• Task description: Your answer should consist only of the lines below from the one with "Document page, 1241x1754 pixels." through the one with "List each element's", copied exactly.
Segment Start: Supplied material
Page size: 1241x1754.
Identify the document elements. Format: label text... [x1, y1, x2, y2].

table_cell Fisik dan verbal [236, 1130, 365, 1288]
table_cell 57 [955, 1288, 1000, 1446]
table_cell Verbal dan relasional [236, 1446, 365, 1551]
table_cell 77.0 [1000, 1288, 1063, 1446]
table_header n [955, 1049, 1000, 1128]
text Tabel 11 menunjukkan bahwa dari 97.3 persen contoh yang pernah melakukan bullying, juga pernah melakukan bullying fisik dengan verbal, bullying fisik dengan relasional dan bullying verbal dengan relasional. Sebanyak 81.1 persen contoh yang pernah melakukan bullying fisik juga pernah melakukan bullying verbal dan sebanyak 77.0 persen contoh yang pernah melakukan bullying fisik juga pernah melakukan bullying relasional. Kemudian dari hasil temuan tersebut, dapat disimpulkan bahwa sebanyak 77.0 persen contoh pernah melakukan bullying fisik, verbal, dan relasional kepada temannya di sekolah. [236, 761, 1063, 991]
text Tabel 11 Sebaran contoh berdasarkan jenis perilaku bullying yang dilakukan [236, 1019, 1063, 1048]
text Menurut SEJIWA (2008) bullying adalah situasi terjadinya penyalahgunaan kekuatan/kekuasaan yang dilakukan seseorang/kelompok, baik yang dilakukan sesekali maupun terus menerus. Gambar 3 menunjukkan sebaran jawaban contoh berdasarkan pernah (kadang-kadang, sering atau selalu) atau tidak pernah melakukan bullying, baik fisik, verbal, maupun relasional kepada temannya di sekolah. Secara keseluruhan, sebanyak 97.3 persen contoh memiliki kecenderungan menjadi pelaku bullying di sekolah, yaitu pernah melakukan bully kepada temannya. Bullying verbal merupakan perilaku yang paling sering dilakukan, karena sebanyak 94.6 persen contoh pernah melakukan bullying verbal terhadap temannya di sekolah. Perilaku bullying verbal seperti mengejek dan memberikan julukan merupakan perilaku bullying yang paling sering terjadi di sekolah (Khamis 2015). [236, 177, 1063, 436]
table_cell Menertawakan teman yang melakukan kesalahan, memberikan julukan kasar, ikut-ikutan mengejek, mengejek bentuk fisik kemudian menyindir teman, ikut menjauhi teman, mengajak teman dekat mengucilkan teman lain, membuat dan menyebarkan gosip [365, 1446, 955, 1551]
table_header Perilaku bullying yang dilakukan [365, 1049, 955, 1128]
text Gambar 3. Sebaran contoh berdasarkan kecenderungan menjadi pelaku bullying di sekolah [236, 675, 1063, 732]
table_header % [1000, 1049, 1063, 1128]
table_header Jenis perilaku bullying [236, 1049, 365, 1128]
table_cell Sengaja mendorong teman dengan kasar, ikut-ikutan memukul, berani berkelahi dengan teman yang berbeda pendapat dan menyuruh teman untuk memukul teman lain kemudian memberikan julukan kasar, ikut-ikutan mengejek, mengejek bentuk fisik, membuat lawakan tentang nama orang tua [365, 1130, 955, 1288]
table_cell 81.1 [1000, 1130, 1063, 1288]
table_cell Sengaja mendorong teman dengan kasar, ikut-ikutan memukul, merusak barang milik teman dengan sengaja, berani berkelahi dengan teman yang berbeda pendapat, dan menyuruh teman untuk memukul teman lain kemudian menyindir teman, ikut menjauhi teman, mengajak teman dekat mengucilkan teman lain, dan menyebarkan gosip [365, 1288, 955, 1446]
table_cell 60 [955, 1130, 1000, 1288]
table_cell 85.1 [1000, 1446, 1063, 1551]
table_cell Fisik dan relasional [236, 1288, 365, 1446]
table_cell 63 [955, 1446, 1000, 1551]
Segment End: Supplied material
Segment Start: Supplied material
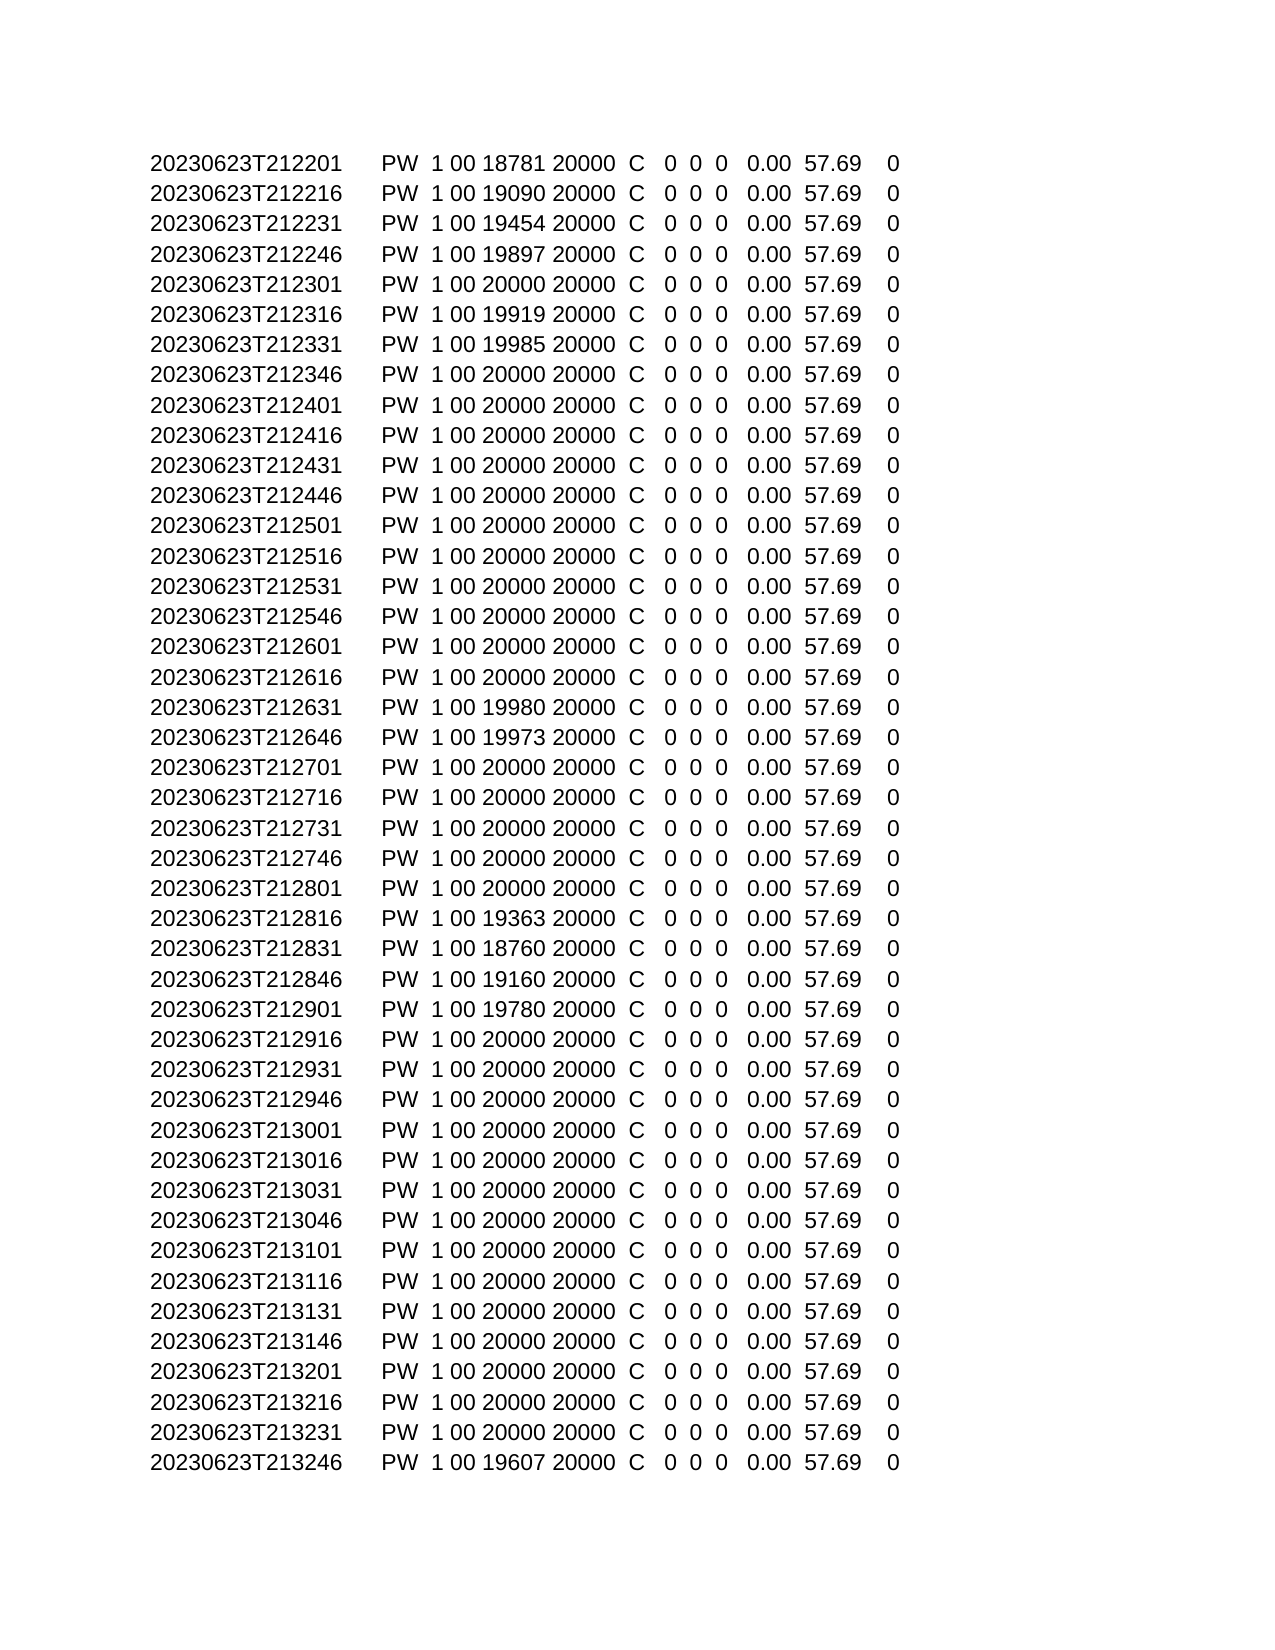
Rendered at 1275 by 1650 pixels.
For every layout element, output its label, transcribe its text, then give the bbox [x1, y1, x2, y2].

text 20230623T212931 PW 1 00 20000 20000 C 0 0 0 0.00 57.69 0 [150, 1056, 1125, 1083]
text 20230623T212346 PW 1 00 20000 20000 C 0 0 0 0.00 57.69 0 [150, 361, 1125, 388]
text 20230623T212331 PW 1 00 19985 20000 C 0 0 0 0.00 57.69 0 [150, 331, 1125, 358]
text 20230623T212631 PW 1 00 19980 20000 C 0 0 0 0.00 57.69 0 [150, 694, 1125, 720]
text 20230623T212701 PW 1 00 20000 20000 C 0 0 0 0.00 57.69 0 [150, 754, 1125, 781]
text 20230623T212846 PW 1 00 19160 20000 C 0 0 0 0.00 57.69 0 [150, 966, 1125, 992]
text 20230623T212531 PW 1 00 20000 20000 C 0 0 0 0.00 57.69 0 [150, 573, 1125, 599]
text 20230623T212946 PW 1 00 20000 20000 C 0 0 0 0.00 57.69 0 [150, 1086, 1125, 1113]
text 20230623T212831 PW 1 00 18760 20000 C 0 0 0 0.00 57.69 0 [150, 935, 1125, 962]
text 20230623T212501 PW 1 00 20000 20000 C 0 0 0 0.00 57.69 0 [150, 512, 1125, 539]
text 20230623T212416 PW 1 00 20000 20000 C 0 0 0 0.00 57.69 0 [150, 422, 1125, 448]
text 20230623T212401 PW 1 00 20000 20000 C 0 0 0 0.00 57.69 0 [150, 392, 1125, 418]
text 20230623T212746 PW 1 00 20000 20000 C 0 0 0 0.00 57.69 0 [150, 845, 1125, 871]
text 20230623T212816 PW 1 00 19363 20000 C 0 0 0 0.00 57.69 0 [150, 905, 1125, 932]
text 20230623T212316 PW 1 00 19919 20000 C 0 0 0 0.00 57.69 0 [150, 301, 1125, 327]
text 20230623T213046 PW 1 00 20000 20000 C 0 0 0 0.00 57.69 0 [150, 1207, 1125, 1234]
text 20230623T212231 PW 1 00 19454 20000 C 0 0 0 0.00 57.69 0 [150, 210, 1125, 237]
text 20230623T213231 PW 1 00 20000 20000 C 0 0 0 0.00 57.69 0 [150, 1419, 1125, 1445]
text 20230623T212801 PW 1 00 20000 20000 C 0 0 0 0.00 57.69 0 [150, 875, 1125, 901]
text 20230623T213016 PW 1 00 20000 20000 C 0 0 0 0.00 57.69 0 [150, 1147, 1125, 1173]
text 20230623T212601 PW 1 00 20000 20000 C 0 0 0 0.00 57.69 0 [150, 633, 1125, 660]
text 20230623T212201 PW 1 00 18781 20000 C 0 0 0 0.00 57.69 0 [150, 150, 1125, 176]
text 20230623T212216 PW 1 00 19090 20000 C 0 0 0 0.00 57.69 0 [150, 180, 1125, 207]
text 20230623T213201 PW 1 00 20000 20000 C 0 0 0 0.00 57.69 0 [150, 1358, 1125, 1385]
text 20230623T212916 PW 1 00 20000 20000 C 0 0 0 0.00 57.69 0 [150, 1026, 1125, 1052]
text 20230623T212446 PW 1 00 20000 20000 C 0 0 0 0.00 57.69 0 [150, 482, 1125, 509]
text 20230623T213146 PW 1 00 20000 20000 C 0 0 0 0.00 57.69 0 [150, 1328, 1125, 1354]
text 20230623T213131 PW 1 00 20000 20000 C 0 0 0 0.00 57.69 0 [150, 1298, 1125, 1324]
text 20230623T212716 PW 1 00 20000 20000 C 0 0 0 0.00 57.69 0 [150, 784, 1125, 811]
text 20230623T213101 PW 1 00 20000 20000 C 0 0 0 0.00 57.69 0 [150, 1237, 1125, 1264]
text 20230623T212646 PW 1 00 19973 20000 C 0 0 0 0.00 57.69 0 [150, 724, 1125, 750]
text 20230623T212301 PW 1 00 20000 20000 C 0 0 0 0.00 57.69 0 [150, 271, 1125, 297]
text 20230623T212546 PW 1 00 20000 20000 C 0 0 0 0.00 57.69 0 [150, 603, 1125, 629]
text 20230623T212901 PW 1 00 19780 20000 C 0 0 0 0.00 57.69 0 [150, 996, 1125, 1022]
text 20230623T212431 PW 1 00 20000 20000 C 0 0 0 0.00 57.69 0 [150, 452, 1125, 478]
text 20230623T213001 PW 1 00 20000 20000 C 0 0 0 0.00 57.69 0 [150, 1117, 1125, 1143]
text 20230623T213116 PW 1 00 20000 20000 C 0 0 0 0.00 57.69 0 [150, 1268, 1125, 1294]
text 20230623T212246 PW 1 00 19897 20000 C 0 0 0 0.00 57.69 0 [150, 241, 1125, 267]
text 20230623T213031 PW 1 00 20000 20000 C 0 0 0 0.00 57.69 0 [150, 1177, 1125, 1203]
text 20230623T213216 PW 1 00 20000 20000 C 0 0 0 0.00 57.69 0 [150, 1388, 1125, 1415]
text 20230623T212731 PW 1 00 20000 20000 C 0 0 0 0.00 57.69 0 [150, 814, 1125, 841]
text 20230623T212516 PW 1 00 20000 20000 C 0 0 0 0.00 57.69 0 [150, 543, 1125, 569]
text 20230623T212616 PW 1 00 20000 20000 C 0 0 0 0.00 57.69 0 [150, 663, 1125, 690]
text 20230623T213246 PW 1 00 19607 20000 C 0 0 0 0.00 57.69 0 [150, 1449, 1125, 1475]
Segment End: Supplied material
Segment Start: Supplied material
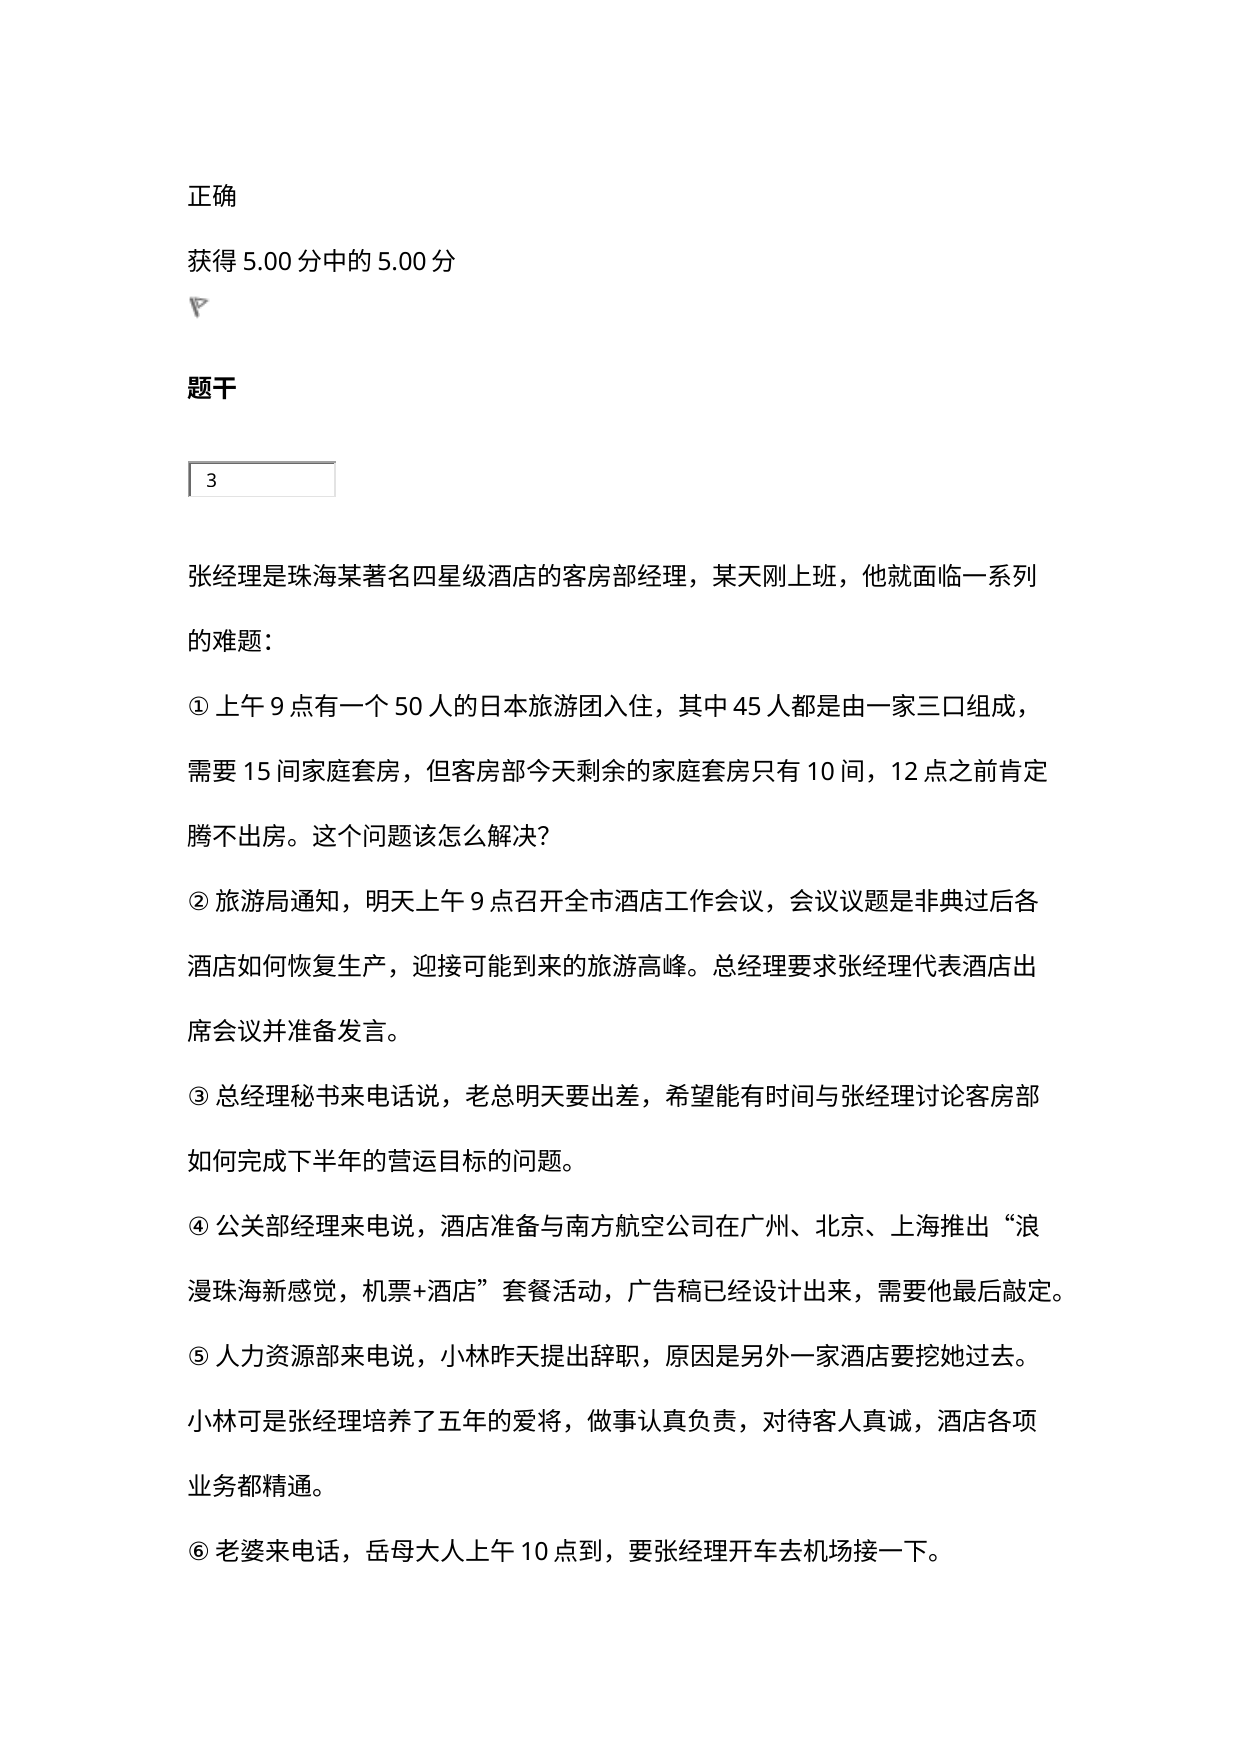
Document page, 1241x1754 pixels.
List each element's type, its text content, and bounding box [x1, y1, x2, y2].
Segment End: Supplied material
• Solution to this task:
Document page, 1241x1754 pixels.
List each element's type, its text content, and bounding box [x1, y1, x2, y2].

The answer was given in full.